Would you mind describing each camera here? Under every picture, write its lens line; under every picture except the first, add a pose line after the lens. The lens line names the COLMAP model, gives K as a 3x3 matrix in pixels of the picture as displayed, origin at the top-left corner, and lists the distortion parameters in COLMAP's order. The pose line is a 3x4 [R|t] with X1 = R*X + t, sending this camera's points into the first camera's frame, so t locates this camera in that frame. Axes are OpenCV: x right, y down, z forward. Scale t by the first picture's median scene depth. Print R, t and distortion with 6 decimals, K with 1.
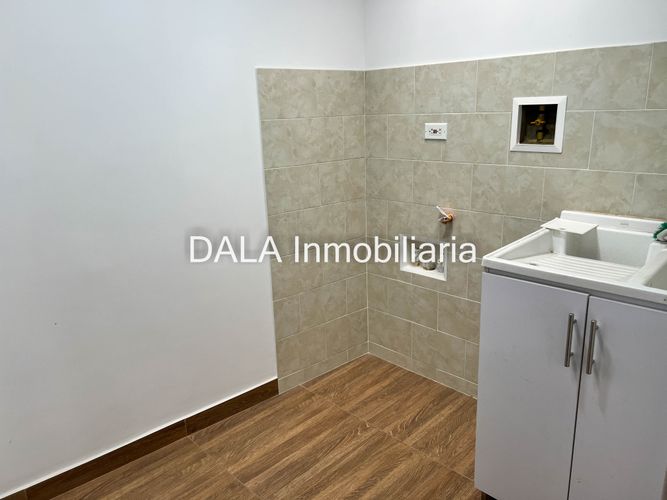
lens RADIAL K [[508.8, 0, 337.8], [0, 508.8, 249.9], [0, 0, 1]] dist [0.041255, -0.047385]
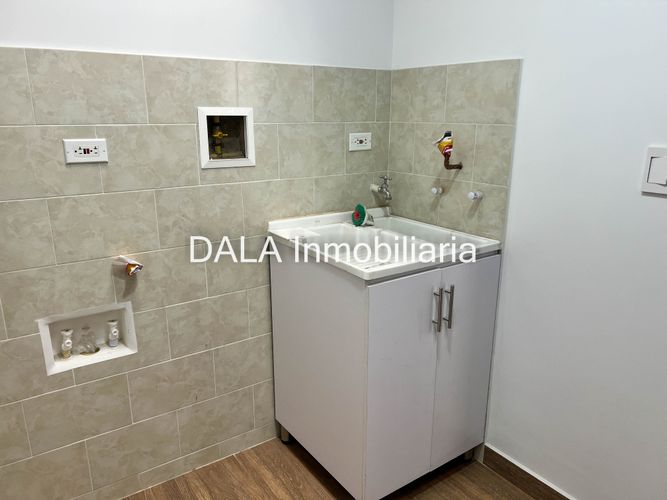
lens RADIAL K [[508.8, 0, 337.8], [0, 508.8, 253.6], [0, 0, 1]] dist [0.041255, -0.047385]
pose [[0.188029, -0.229813, 0.954898, -0.465288], [0.260826, 0.949014, 0.177038, -0.148290], [-0.946897, 0.215774, 0.238383, 0.600500]]
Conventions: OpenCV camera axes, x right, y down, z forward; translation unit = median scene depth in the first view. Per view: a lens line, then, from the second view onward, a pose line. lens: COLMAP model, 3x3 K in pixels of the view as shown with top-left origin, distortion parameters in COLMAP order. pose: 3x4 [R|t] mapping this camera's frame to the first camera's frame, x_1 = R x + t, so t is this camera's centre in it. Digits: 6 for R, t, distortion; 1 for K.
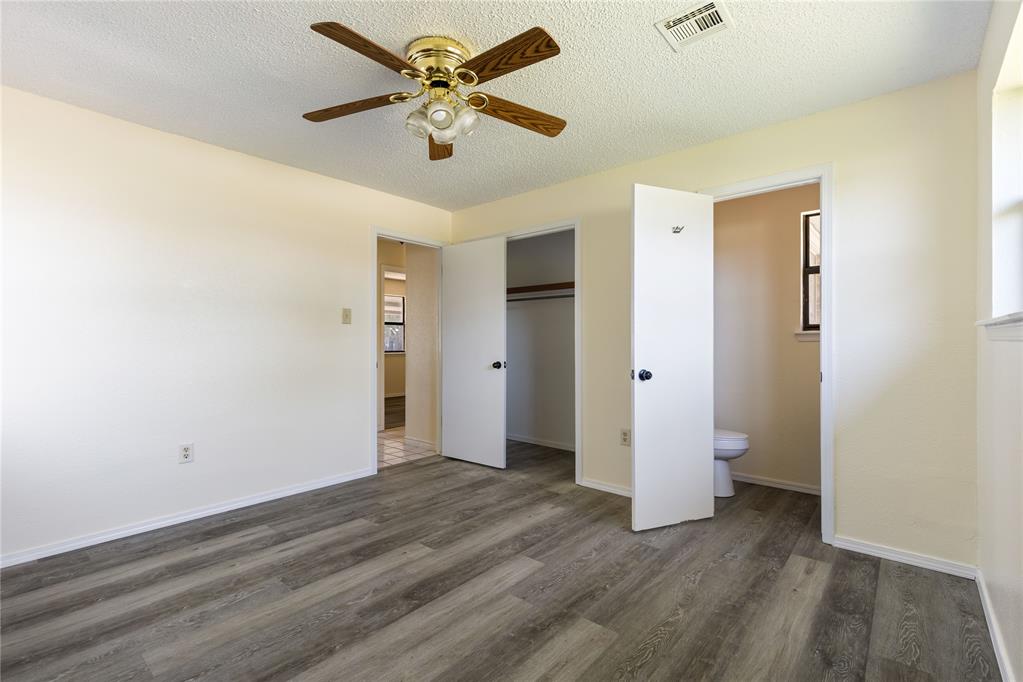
lens RADIAL K [[462.6, 0, 507.3], [0, 462.6, 335.2], [0, 0, 1]] dist [0.004160, 0.000057]
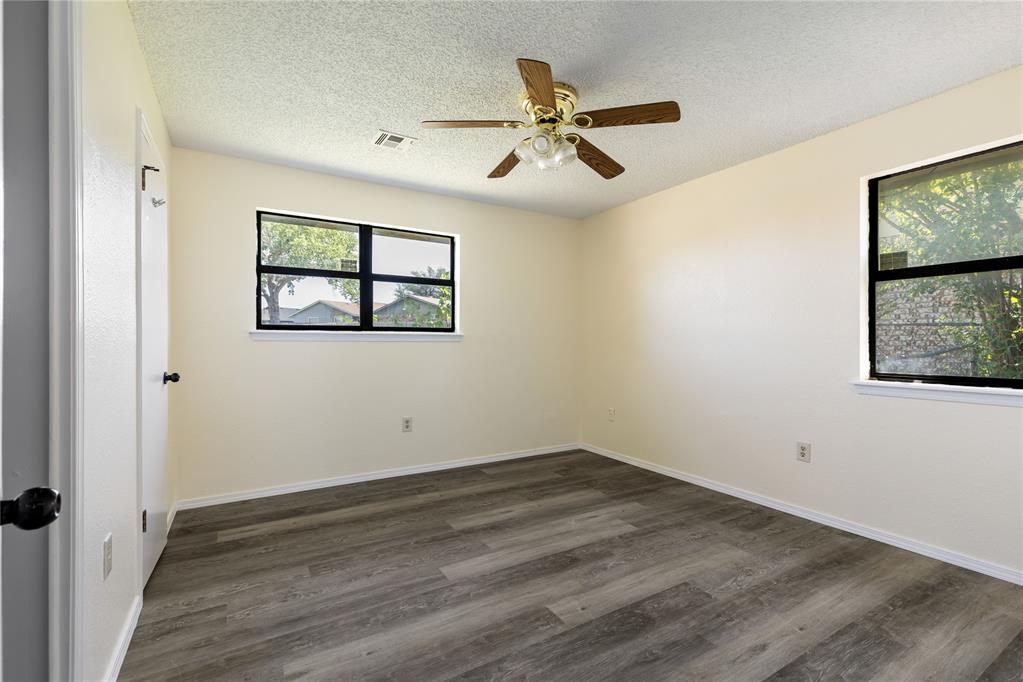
::::
_What to work on_: Restate all of the material word for word, leaving every picture out.

_Response to the task_:
Would you mind describing each camera here? Under every picture, write its lens line; under every picture except the first, add a pose line after the lens. The lens line names the COLMAP model, gives K as a 3x3 matrix in pixels of the picture as displayed, origin at the top-left corner, and lists the distortion parameters in COLMAP's order. The pose line is a 3x4 [R|t] with X1 = R*X + t, sending this camera's points into the first camera's frame, so t locates this camera in that frame. Axes are OpenCV: x right, y down, z forward. Scale t by the first picture's median scene depth. Print R, t and distortion with 6 decimals, K with 1.
lens RADIAL K [[508.8, 0, 337.8], [0, 508.8, 249.9], [0, 0, 1]] dist [0.041255, -0.047385]
lens RADIAL K [[508.8, 0, 337.8], [0, 508.8, 253.6], [0, 0, 1]] dist [0.041255, -0.047385]
pose [[0.188029, -0.229813, 0.954898, -0.465288], [0.260826, 0.949014, 0.177038, -0.148290], [-0.946897, 0.215774, 0.238383, 0.600500]]
Conventions: OpenCV camera axes, x right, y down, z forward; translation unit = median scene depth in the first view. Per view: a lens line, then, from the second view onward, a pose line. lens: COLMAP model, 3x3 K in pixels of the view as shown with top-left origin, distortion parameters in COLMAP order. pose: 3x4 [R|t] mapping this camera's frame to the first camera's frame, x_1 = R x + t, so t is this camera's centre in it. Digits: 6 for R, t, distortion; 1 for K.
lens RADIAL K [[462.6, 0, 507.3], [0, 462.6, 335.2], [0, 0, 1]] dist [0.004160, 0.000057]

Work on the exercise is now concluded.